> [Supplied text]:

....

Our results support the applicability of PMT to breast cancer risk management. Of the six PMT constructs examined, five were significantly related to intentions for risk-reducing medication and breast MRI. In addition, the direction of the relationships between PMT constructs and behavioral intentions was theoretically consistent. Interestingly, perceived breast cancer severity was not significantly related to intentions for risk-reducing behaviors, and as a result, was not included in the final models. This contrasts with prior meta-analyses examining the relationship between PMT variables and behavioral intentions that have demonstrated a small but significant effect of perceived severity [23]. The discrepancy between the results presented here and prior findings may be due in part to differences in the measurement of perceived severity. In the present study, over 90% of participants “agreed” or “strongly agreed” with the statement “breast cancer is severe” at baseline. The limited range in perceived breast cancer severity may have resulted in a “ceiling effect”, making it difficult to discriminate among subjects reporting high levels of perceived severity.

These results have clinical implications for future interventions in this area. The tendency for women to overestimate their breast cancer risk is well-documented in the literature, and prior risk communication interventions have promoted more accurate breast cancer risk perceptions through the provision of a personalized risk estimates [16]. Accurate risk perceptions are critical to making informed health decisions, but the consequences of this reduction for motivation of health-protecting behaviors requires further consideration. While the current trial reported not only the participant’s 5- and 10-year breast cancer risk, but also the average risk for a woman her age and race, future studies with individuals with clinically elevated cancer risk could place accurate risk perceptions in the context of clinical guidelines.

....

> [Entries provided]:

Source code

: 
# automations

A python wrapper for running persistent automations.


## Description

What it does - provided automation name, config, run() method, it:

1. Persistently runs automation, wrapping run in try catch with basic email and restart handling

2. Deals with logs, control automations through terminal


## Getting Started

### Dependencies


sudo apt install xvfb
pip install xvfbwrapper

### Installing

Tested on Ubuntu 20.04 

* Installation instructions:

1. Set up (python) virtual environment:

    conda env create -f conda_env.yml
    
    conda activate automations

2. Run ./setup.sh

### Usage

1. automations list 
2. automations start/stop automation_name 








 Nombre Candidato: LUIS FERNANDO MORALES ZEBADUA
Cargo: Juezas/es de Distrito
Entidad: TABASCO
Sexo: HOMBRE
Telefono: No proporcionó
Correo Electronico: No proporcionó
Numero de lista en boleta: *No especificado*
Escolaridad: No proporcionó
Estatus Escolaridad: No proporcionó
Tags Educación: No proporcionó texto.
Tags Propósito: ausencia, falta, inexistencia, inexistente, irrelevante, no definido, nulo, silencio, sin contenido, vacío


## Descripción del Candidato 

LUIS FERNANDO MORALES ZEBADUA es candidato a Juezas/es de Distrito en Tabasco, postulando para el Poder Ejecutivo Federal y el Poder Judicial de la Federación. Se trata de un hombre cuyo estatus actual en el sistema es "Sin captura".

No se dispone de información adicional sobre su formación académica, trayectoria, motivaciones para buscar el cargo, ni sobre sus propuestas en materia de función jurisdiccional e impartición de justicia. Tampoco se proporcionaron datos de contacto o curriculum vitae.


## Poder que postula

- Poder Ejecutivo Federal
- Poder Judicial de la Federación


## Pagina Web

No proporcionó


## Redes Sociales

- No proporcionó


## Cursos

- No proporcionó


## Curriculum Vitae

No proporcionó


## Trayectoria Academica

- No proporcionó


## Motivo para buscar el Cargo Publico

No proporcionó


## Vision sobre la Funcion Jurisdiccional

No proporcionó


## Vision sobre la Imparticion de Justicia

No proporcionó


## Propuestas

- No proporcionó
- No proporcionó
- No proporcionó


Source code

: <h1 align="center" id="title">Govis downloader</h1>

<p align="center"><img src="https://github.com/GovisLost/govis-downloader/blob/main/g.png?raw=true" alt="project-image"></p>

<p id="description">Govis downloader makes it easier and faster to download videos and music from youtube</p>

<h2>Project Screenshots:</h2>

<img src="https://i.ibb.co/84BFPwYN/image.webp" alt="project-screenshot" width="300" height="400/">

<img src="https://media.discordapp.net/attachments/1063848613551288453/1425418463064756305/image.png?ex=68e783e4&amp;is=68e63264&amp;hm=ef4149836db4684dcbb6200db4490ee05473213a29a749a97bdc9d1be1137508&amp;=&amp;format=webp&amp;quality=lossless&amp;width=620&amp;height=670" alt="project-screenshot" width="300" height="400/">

....

> [The problem]:
In the passage on PMT and breast cancer risk management, which PMT construct was not significantly related to intentions for risk-reducing behaviors?

> [Answer to this task]:
Perceived breast cancer severity.